Exercise task: Reproduce the material below verbatim, line for line and without any changes.

>> BEGIN

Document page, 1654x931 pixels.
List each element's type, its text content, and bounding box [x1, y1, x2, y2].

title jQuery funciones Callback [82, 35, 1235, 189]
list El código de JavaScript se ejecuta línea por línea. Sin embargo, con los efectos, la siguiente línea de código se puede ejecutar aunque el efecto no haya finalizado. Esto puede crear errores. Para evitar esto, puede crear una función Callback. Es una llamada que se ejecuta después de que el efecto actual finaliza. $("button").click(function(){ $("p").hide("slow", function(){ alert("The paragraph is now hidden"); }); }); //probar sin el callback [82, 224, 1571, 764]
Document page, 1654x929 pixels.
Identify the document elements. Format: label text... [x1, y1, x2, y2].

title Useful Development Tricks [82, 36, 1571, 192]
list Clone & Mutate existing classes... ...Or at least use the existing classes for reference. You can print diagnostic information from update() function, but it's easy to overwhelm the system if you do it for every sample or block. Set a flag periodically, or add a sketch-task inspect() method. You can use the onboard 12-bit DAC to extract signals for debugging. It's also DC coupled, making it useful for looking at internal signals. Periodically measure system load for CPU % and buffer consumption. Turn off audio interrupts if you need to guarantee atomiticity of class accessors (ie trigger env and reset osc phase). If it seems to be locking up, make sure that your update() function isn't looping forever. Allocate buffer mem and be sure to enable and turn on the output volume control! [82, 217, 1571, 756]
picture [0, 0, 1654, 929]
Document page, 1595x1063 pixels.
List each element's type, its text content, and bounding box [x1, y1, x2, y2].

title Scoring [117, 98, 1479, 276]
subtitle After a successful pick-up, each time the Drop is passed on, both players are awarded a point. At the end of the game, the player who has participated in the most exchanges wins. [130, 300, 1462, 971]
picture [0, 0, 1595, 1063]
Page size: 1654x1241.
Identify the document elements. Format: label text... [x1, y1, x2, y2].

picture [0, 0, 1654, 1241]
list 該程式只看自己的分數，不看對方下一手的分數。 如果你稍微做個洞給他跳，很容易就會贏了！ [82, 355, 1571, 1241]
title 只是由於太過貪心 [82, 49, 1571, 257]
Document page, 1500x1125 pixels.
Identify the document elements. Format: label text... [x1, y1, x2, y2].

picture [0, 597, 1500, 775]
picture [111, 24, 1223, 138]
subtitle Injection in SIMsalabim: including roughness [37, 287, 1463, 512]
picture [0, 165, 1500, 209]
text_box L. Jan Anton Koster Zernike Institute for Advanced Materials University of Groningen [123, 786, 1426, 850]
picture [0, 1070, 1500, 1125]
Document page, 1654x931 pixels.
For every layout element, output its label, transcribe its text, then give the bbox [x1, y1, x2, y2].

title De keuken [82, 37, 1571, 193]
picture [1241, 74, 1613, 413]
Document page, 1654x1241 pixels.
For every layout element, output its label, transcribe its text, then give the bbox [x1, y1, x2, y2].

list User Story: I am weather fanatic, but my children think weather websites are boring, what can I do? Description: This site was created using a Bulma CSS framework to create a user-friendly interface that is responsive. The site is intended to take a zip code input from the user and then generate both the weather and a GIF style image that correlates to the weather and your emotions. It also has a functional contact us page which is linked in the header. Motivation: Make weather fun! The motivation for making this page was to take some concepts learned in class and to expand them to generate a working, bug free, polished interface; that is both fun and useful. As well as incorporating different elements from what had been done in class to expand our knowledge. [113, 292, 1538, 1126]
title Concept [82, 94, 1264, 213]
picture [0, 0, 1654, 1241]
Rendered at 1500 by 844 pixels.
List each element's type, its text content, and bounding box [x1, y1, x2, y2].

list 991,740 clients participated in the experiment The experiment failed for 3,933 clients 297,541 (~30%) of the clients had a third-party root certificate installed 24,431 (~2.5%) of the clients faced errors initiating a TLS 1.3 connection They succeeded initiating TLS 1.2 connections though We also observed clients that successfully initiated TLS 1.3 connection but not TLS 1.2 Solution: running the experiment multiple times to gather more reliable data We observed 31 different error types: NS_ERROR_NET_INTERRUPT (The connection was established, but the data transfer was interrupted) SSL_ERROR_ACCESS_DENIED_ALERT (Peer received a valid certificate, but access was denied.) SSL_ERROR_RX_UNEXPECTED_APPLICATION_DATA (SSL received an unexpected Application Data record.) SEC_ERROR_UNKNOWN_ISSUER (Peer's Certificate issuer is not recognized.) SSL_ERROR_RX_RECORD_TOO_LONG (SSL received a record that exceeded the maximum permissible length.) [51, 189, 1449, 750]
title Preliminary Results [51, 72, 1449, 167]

>> END

Result:
Document page, 1654x931 pixels.
List each element's type, its text content, and bounding box [x1, y1, x2, y2].

title jQuery funciones Callback [82, 35, 1235, 189]
list El código de JavaScript se ejecuta línea por línea. Sin embargo, con los efectos, la siguiente línea de código se puede ejecutar aunque el efecto no haya finalizado. Esto puede crear errores. Para evitar esto, puede crear una función Callback. Es una llamada que se ejecuta después de que el efecto actual finaliza. $("button").click(function(){ $("p").hide("slow", function(){ alert("The paragraph is now hidden"); }); }); //probar sin el callback [82, 224, 1571, 764]
Document page, 1654x929 pixels.
Identify the document elements. Format: label text... [x1, y1, x2, y2].

title Useful Development Tricks [82, 36, 1571, 192]
list Clone & Mutate existing classes... ...Or at least use the existing classes for reference. You can print diagnostic information from update() function, but it's easy to overwhelm the system if you do it for every sample or block. Set a flag periodically, or add a sketch-task inspect() method. You can use the onboard 12-bit DAC to extract signals for debugging. It's also DC coupled, making it useful for looking at internal signals. Periodically measure system load for CPU % and buffer consumption. Turn off audio interrupts if you need to guarantee atomiticity of class accessors (ie trigger env and reset osc phase). If it seems to be locking up, make sure that your update() function isn't looping forever. Allocate buffer mem and be sure to enable and turn on the output volume control! [82, 217, 1571, 756]
picture [0, 0, 1654, 929]
Document page, 1595x1063 pixels.
List each element's type, its text content, and bounding box [x1, y1, x2, y2].

title Scoring [117, 98, 1479, 276]
subtitle After a successful pick-up, each time the Drop is passed on, both players are awarded a point. At the end of the game, the player who has participated in the most exchanges wins. [130, 300, 1462, 971]
picture [0, 0, 1595, 1063]
Page size: 1654x1241.
Identify the document elements. Format: label text... [x1, y1, x2, y2].

picture [0, 0, 1654, 1241]
list 該程式只看自己的分數，不看對方下一手的分數。 如果你稍微做個洞給他跳，很容易就會贏了！ [82, 355, 1571, 1241]
title 只是由於太過貪心 [82, 49, 1571, 257]
Document page, 1500x1125 pixels.
Identify the document elements. Format: label text... [x1, y1, x2, y2].

picture [0, 597, 1500, 775]
picture [111, 24, 1223, 138]
subtitle Injection in SIMsalabim: including roughness [37, 287, 1463, 512]
picture [0, 165, 1500, 209]
text_box L. Jan Anton Koster Zernike Institute for Advanced Materials University of Groningen [123, 786, 1426, 850]
picture [0, 1070, 1500, 1125]
Document page, 1654x931 pixels.
For every layout element, output its label, transcribe its text, then give the bbox [x1, y1, x2, y2].

title De keuken [82, 37, 1571, 193]
picture [1241, 74, 1613, 413]
Document page, 1654x1241 pixels.
For every layout element, output its label, transcribe its text, then give the bbox [x1, y1, x2, y2].

list User Story: I am weather fanatic, but my children think weather websites are boring, what can I do? Description: This site was created using a Bulma CSS framework to create a user-friendly interface that is responsive. The site is intended to take a zip code input from the user and then generate both the weather and a GIF style image that correlates to the weather and your emotions. It also has a functional contact us page which is linked in the header. Motivation: Make weather fun! The motivation for making this page was to take some concepts learned in class and to expand them to generate a working, bug free, polished interface; that is both fun and useful. As well as incorporating different elements from what had been done in class to expand our knowledge. [113, 292, 1538, 1126]
title Concept [82, 94, 1264, 213]
picture [0, 0, 1654, 1241]
Rendered at 1500 by 844 pixels.
List each element's type, its text content, and bounding box [x1, y1, x2, y2].

list 991,740 clients participated in the experiment The experiment failed for 3,933 clients 297,541 (~30%) of the clients had a third-party root certificate installed 24,431 (~2.5%) of the clients faced errors initiating a TLS 1.3 connection They succeeded initiating TLS 1.2 connections though We also observed clients that successfully initiated TLS 1.3 connection but not TLS 1.2 Solution: running the experiment multiple times to gather more reliable data We observed 31 different error types: NS_ERROR_NET_INTERRUPT (The connection was established, but the data transfer was interrupted) SSL_ERROR_ACCESS_DENIED_ALERT (Peer received a valid certificate, but access was denied.) SSL_ERROR_RX_UNEXPECTED_APPLICATION_DATA (SSL received an unexpected Application Data record.) SEC_ERROR_UNKNOWN_ISSUER (Peer's Certificate issuer is not recognized.) SSL_ERROR_RX_RECORD_TOO_LONG (SSL received a record that exceeded the maximum permissible length.) [51, 189, 1449, 750]
title Preliminary Results [51, 72, 1449, 167]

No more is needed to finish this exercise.